Glad you like it ddrum31, it's not the only Pola Kit I have extended to look better. Here are some pics of my engine shed that started out years ago as a very short single track European Pola Kit ( only three windows long) and I lengthened it and double tracked it by utilizing 3 Pola kits.
The long side is three std Pola wall lengths ( 3 windows per length ) and the short side is two standard Pola lengths. I decided on a staggered entrance look to show off locomotives better and looks more 'interesting' than just an even double entrance.
Now it looks less European with a new corrugated vented iron roof with interior supports and a more realistic repaint.
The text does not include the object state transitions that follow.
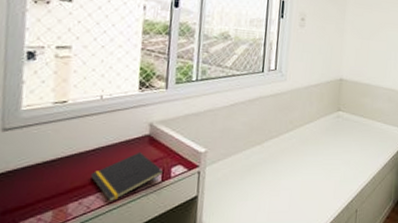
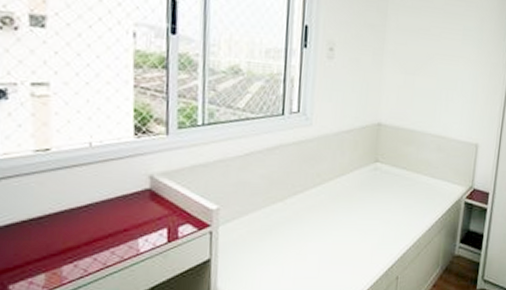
notepad: present [90,151,164,202] -> none [84,208,170,265]

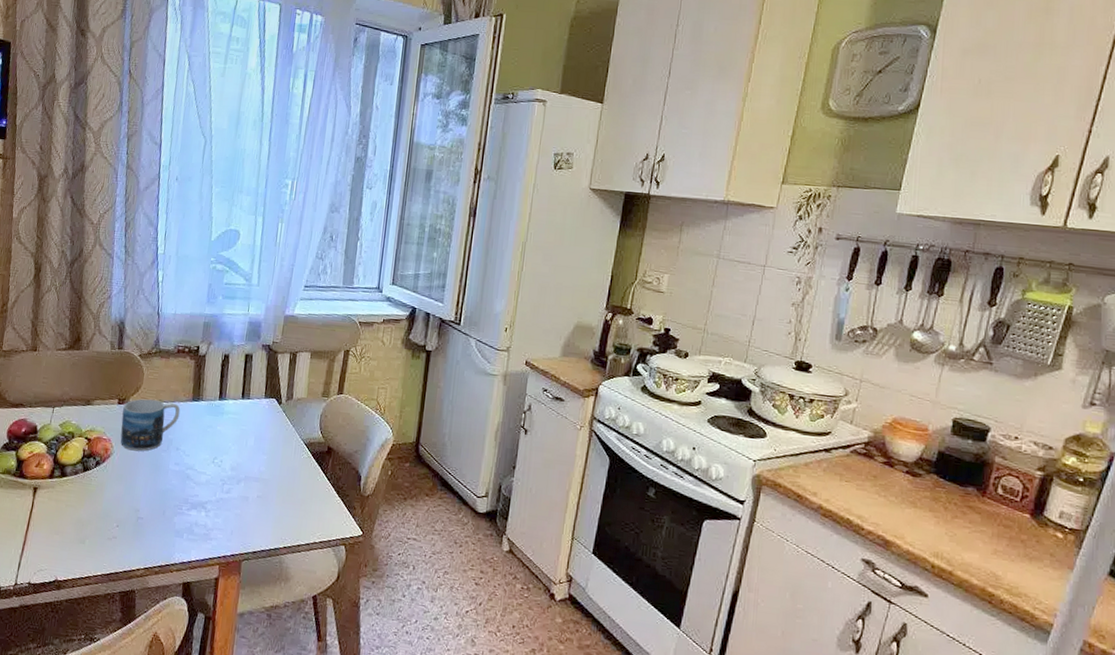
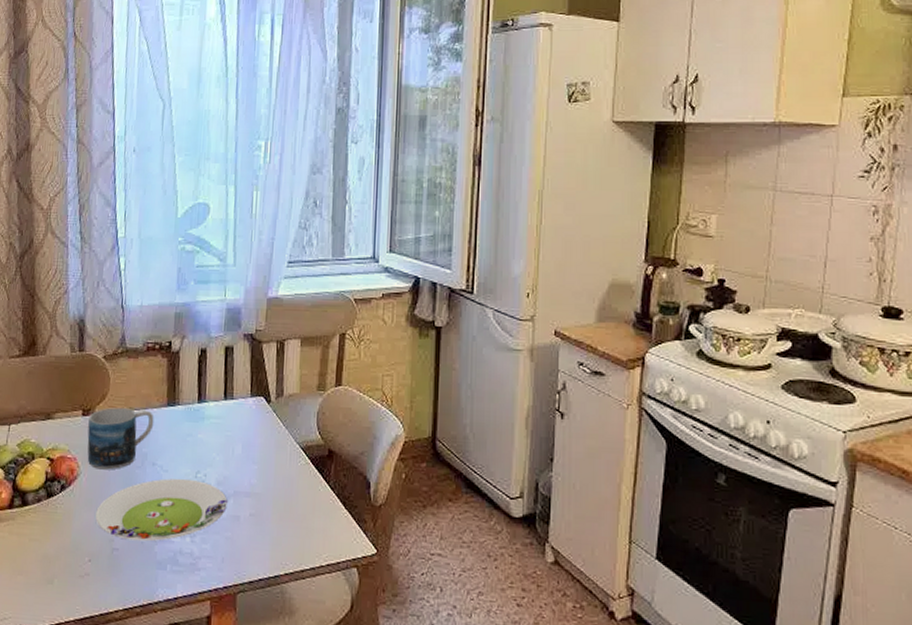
salad plate: none [124,461,239,514] -> present [95,478,227,542]

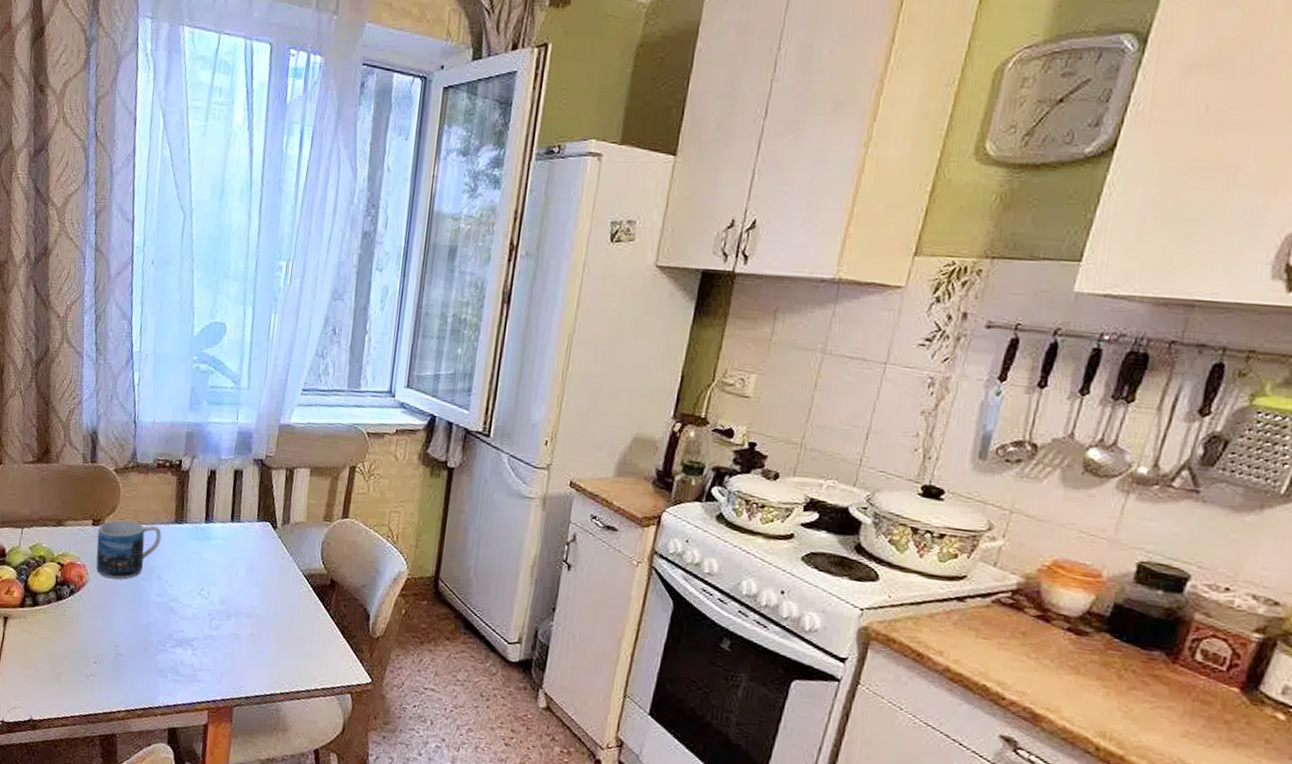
salad plate: present [95,478,227,542] -> none [102,592,229,651]

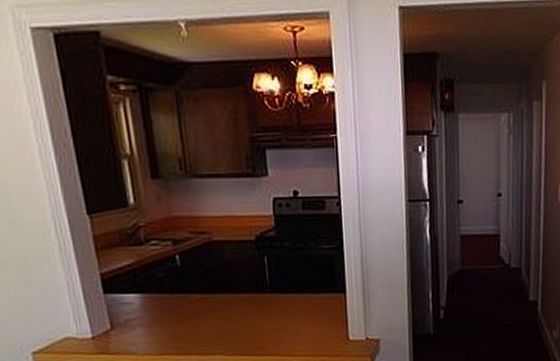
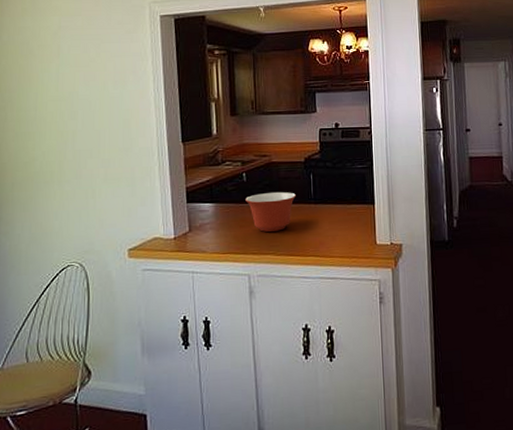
mixing bowl: none [181,278,247,328] -> present [245,191,296,232]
I also moulded the bottom two stone courses and made resin castings to extend the height to accomodate my K36, only just, and other 1:20.3 scale loco's . It now suits both scales I work in namely the 1:20 scale American and 1/32 scale French as well some Australian Narrow gauge that you can see in the "inside the shed" pic.
Sadly Pola kits are no longer available but they are great for "kitbashing" so I hope I inspire some to seek out old kits and give them a new lease of life.
Russell


----------



## placitassteam (Jan 2, 2008)

Excellent work! I really like the look you have achieved.


----------



## denray (Jan 5, 2008)

excellent work, for both of the kitbashed models. Taking what you have and modifying to make it work, just like in the real world. Great job
Dennis


----------



## ddrum31 (Aug 30, 2017)

Definitely like the looks of them.


----------